I was speaking with a few friends the other day and I happened to ask if they were ever ashamed to admit to being Mormon. We discussed issues for the most part and admitted to being variously ashamed of the black priesthood ban, negative stereotypes of members, and other items. I am ashamed of those things, but I'm mostly ashamed of the Atonement.
Not what others are usually ashamed of, but I guess I should try and explain.
The toughest thing about the gospel for me to accept is that we're never done. The game isn't ever over. Death doesn't finish it. There's never going to be an end. It's really eternal. There's no point at which we've done enough. So, we keep working forever and we'll always have to go to work. In short, the Mormon retirement plan sucks.
I suppose that wouldn't be bad if I could pay my bills and have some left over for TiVo and Taco Bell after I put in my ten hours at the steel mill. But we'll always be indebted to Jesus Christ. I mean, forever.

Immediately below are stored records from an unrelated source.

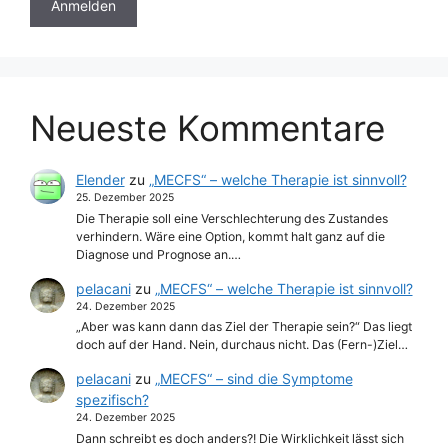
Neueste Kommentare
Elender
zu
„MECFS“ – welche Therapie ist sinnvoll?
25. Dezember 2025
Die Therapie soll eine Verschlechterung des Zustandes
verhindern. Wäre eine Option, kommt halt ganz auf die
Diagnose und Prognose an.…
pelacani
zu
„MECFS“ – welche Therapie ist sinnvoll?
24. Dezember 2025
„Aber was kann dann das Ziel der Therapie sein?“ Das liegt
doch auf der Hand. Nein, durchaus nicht. Das (Fern-)Ziel…
pelacani
zu
„MECFS“ – sind die Symptome
spezifisch?
24. Dezember 2025
Dann schreibt es doch anders?! Die Wirklichkeit lässt sich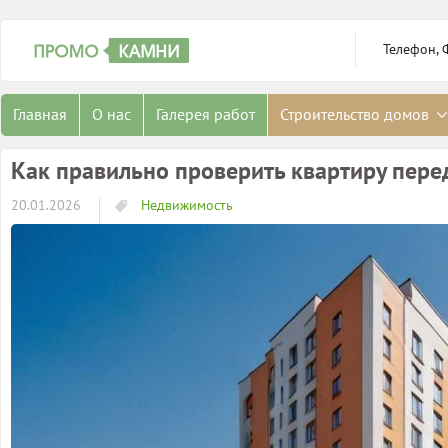
Телефон, 
Главная
О нас
Галерея работ
Строительство домов
Как правильно проверить квартиру пере
20.01.2026
Недвижимость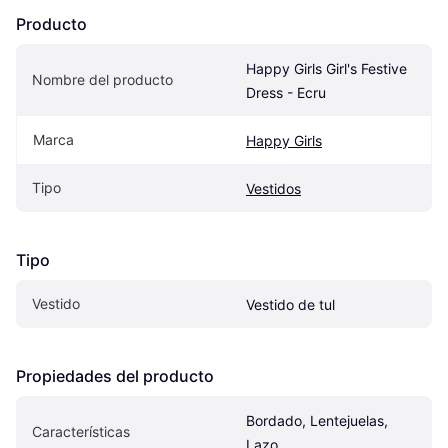
Producto
Happy Girls Girl's Festive 
Nombre del producto
Dress - Ecru
Marca
Happy Girls
Tipo
Vestidos
Tipo
Vestido
Vestido de tul
Propiedades del producto
Bordado, Lentejuelas, 
Características
Lazo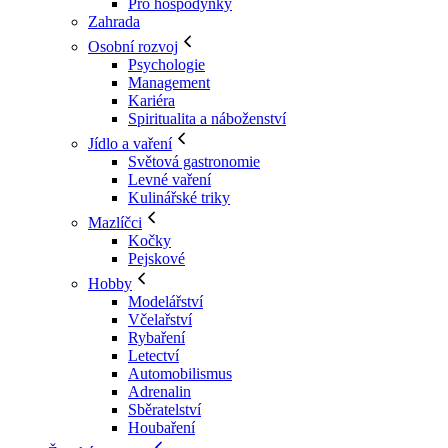
Pro hospodyňky
Zahrada
Osobní rozvoj
Psychologie
Management
Kariéra
Spiritualita a náboženství
Jídlo a vaření
Světová gastronomie
Levné vaření
Kulinářské triky
Mazlíčci
Kočky
Pejskové
Hobby
Modelářství
Včelařství
Rybaření
Letectví
Automobilismus
Adrenalin
Sběratelství
Houbaření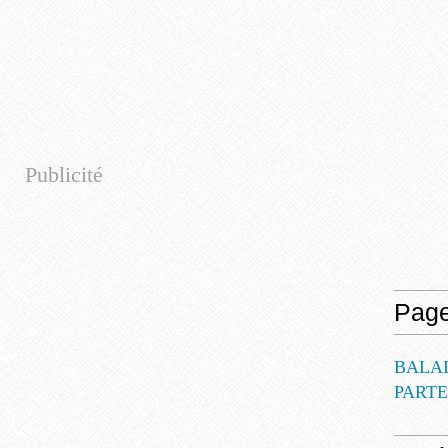
Publicité
Pag
BALA
PART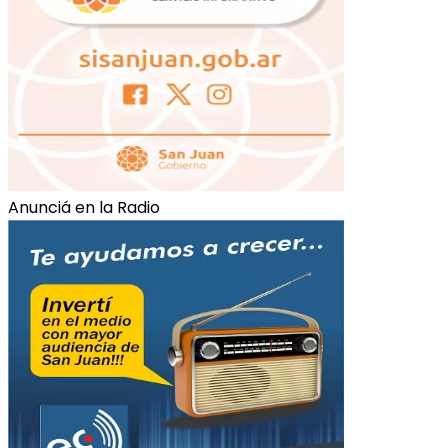
Anunciá en la Radio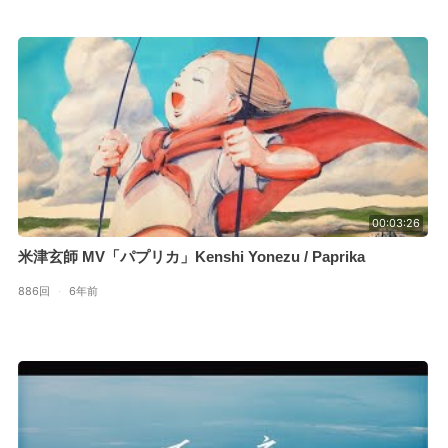
00:03:26
米津玄師 MV「パプリカ」Kenshi Yonezu / Paprika
886回
·
6年前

In theory, this should still be pretty great. Lots of people (myself sometimes included) find great solace in this. Despite the supposed advantages of "salvation" (whatever that ends up being in your case or mine), I'll always have obligations. Obligations to act a certain way, do a certain thing, be with a certain person, be in a certain place, et cetera. I don't want any part of those obligations.

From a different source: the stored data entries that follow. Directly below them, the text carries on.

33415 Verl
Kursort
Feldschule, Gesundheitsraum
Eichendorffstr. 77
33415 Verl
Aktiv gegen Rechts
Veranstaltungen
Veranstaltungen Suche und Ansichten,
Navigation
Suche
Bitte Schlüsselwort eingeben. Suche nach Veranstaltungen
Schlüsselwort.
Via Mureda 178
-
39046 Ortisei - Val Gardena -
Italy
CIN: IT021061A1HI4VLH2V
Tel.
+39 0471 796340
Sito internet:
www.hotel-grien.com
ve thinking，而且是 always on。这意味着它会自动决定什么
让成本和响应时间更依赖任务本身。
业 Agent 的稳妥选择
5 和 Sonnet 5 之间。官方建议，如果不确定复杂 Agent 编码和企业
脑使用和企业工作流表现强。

Is that selfish, prideful, ignorant of the gospel? Yes. Quite clearly. But I want what I want. I hate being obligated to others, especially when the obligation is indeterminate. Some obligations can be very rewarding: I'll be at the desk in the jock dorms for ten hours if you'll give me my room and some food. I'll strike out ten guys if you'll score four runs for me. I'll play my hardest for three hours if you do the same. I just see the less determinate obligations as shackles that can't be cut. A long term relationship with a woman? All that means to me is that too much is never enough. A long term relationship with Jesus Christ? Unfortunately, much the same. However, it seems that the alternative might be a great deal worse.
And then there's the inadequacy. Being a believing Mormon involves a number of things:
1) Admitting that the Spirit had to tell you what's true. You couldn't figure it out on your own, at least not without a hint. Rationality is just more comforting. This is much less annoying than
2) Admitting that God is just better than you. Smarter, better, bigger, stronger, and probably knows who'll win the World Cup. You can't beat him or even draw. You lose by admitting to being religious. Hey, I think I read somewhere that the essence of pride is competitive! Can't imagine how that might apply.....
3) Never being able to be fully responsible for your own salvation. Being "beaten with a few stripes" would at least punish you to the extent that you deserve and then there would be no more claim. Anything over that would just be oppression due to power differential. That I can handle.
Sometimes I actually think that I'd rather be beaten and banished than exalted and indebted. I know this isn't too sensible, but it still holds some sway with me.
Is it just me that worries about this stuff? Maybe I just don't get it......of that I'm certain.(Note to potentially offended readers: I'm still onboard. I still think the Church is true. I still believe in Jesus Christ and the Atonement. I just wish it were "easier" or involved some system whereby I can get what I deserve and then be left to do as I will.)